Cependant, malgré les récentes avancées, ces matériaux peinent à répondre simultanément aux problèmes de surexposition à la lumière, de discrétion et d’accumulation de chaleur. Le nouveau matériau multifonction proposé par l’Institut technologique de Karlsruhe (KIT), en Allemagne, permet de surmonter pour la première tous ces défis à la fois, tout en étant en quelques sortes autonettoyant. Il peut être produit notamment sous la forme d’un film souple pouvant être appliqué sur n’importe quel type de verre transparent et présentant une combinaison unique de propriétés faisant défaut à ces derniers.
« Le matériau peut simultanément optimiser l’utilisation de la lumière du soleil à l’intérieur, fournir un refroidissement passif et réduire le recours à la climatisation », explique dans un communiqué du KIT Gan Huang, auteur principal de l’étude, récemment publiée dans la revue Nature Communications. « La solution est évolutive et peut être intégrée de manière transparente dans les plans de construction de bâtiments et de développement urbain respectueux de l’environnement », a-t-il ajouté.
Un refroidissement de 6 °C par rapport à la température extérieure
Baptisé métamatériau multifonctionnel microphotonique à base de polymère (PMMM), le nouveau film développé par l’équipe du KIT possède une microstructure de surface à motif de pyramides mesurant chacune 10 micromètres de long (soit le dixième du diamètre d’un cheveu). Cette conception lui permet de diffuser efficacement la lumière, d’effectuer un refroidissement radiatif tout en conservant un haut niveau de transparence.
« Une caractéristique clé du matériau est la capacité de rayonner efficacement la chaleur à travers la fenêtre de transmission infrarouge à ondes longues de l’atmosphère terrestre, libérant ainsi de la chaleur dans l’étendue froide de l’Univers », indique le coauteur principal de l’étude, Bryce S. Richards. « Cela permet un refroidissement radiatif passif sans consommation d’électricité », affirme-t-il.
D’autre part, sa microstructure en pyramide le rend superhydrophobe avec un angle de contact de 152° contre 26° pour le verre conventionnel.
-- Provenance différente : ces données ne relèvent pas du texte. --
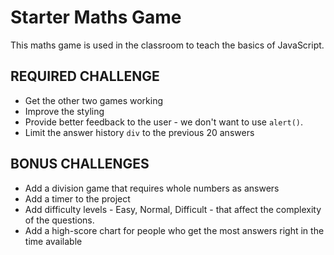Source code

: # Starter Maths Game

This maths game is used in the classroom to teach the basics of JavaScript.

## REQUIRED CHALLENGE

* Get the other two games working
* Improve the styling
* Provide better feedback to the user - we don't want to use `alert()`.
* Limit the answer history `div` to the previous 20 answers

## BONUS CHALLENGES

* Add a division game that requires whole numbers as answers
* Add a timer to the project
* Add difficulty levels - Easy, Normal, Difficult - that affect the complexity of the questions.
* Add a high-score chart for people who get the most answers right in the time available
Cela permet notamment de maintenir une couche d’air permanente à sa surface de sorte que les gouttelettes d’eau perlent au lieu d’y adhérer, comme sur les feuilles de lotus notamment. En perlant, ces gouttes capturent la poussière et autres impuretés, rendant ainsi le matériau autonettoyant.
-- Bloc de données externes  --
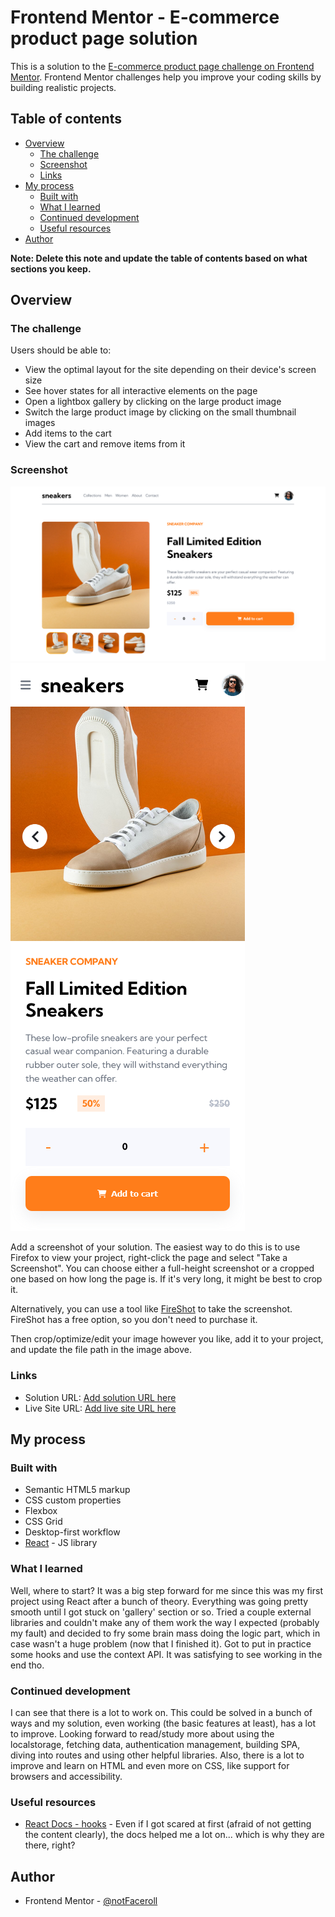# Frontend Mentor - E-commerce product page solution

This is a solution to the [E-commerce product page challenge on Frontend Mentor](https://www.frontendmentor.io/challenges/ecommerce-product-page-UPsZ9MJp6). Frontend Mentor challenges help you improve your coding skills by building realistic projects.

## Table of contents

- [Overview](#overview)
  - [The challenge](#the-challenge)
  - [Screenshot](#screenshot)
  - [Links](#links)
- [My process](#my-process)
  - [Built with](#built-with)
  - [What I learned](#what-i-learned)
  - [Continued development](#continued-development)
  - [Useful resources](#useful-resources)
- [Author](#author)

**Note: Delete this note and update the table of contents based on what sections you keep.**

## Overview

### The challenge

Users should be able to:

- View the optimal layout for the site depending on their device's screen size
- See hover states for all interactive elements on the page
- Open a lightbox gallery by clicking on the large product image
- Switch the large product image by clicking on the small thumbnail images
- Add items to the cart
- View the cart and remove items from it

### Screenshot

![](./design/desktop-screenshot.png)
![](./design/mobile-screenshot.png)

Add a screenshot of your solution. The easiest way to do this is to use Firefox to view your project, right-click the page and select "Take a Screenshot". You can choose either a full-height screenshot or a cropped one based on how long the page is. If it's very long, it might be best to crop it.

Alternatively, you can use a tool like [FireShot](https://getfireshot.com/) to take the screenshot. FireShot has a free option, so you don't need to purchase it. 

Then crop/optimize/edit your image however you like, add it to your project, and update the file path in the image above.



### Links

- Solution URL: [Add solution URL here](https://your-solution-url.com)
- Live Site URL: [Add live site URL here](https://your-live-site-url.com)

## My process

### Built with

- Semantic HTML5 markup
- CSS custom properties
- Flexbox
- CSS Grid
- Desktop-first workflow
- [React](https://reactjs.org/) - JS library


### What I learned

Well, where to start? It was a big step forward for me since this was my first project using React after a bunch of theory. Everything was going pretty smooth until I got stuck on 'gallery' section or so. Tried a couple external libraries and couldn't make any of them work the way I expected (probably my fault) and decided to fry some brain mass doing the logic part, which in case wasn't a huge problem (now that I finished it). Got to put in practice some hooks and use the context API. It was satisfying to see working in the end tho.


### Continued development

I can see that there is a lot to work on. This could be solved in a bunch of ways and my solution, even working (the basic features at least), has a lot to improve. Looking forward to read/study more about using the localstorage, fetching data, authentication management, building SPA, diving into routes and using other helpful libraries. Also, there is a lot to improve and learn on HTML and even more on CSS, like support for browsers and accessibility.


### Useful resources

- [React Docs - hooks](https://reactjs.org/docs/hooks-reference.html#usecontext) - Even if I got scared at first (afraid of not getting the content clearly), the docs helped me a lot on... which is why they are there, right?


## Author

- Frontend Mentor - [@notFaceroll](https://www.frontendmentor.io/profile/notFaceroll)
Afin de tester le matériau, les chercheurs ont effectué des expériences à ciel ouvert dans des conditions extérieures réelles. Sa capacité à diffuser et à réfléchir la lumière, ainsi que ses performances de refroidissement, ont été mesurées par le biais d’une spectrophotométrie.
Il a été constaté que le matériau présente une transmission spectrale (ou une transparence) étonnamment plus élevée que le verre ordinaire (95 % contre 91 % pour le verre ordinaire). Selon les experts, ce niveau de transparence est non seulement bénéfique pour les résidents des bâtiments, mais également pour les plantes d’intérieur. En effet, il permettrait d’augmenter de 9 % l’efficacité photosynthétique de ces dernières par rapport à celles placées à l’intérieur de serres conventionnelles.
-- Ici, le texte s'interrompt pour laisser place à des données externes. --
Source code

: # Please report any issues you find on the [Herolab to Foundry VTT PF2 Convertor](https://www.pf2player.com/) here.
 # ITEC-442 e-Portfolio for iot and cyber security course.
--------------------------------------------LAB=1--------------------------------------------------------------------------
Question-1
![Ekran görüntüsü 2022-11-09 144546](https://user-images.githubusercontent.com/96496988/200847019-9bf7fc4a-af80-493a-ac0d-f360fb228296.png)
De plus, malgré cette transparence, il disperse la lumière entrante avec une efficacité de 73 %, lui donnant ainsi un aspect opaque ou givré. Plus étonnant encore, les essais ont montré que le PMMM permet d’obtenir un refroidissement de 6 °C par rapport à la température extérieure — ce qui pourrait réduire considérablement les coûts énergétiques liés à la climatisation. « Notre matériau nouvellement développé a le potentiel d’être utilisé dans divers domaines et apporte une contribution significative à une architecture durable et économe en énergie », conclut Richards.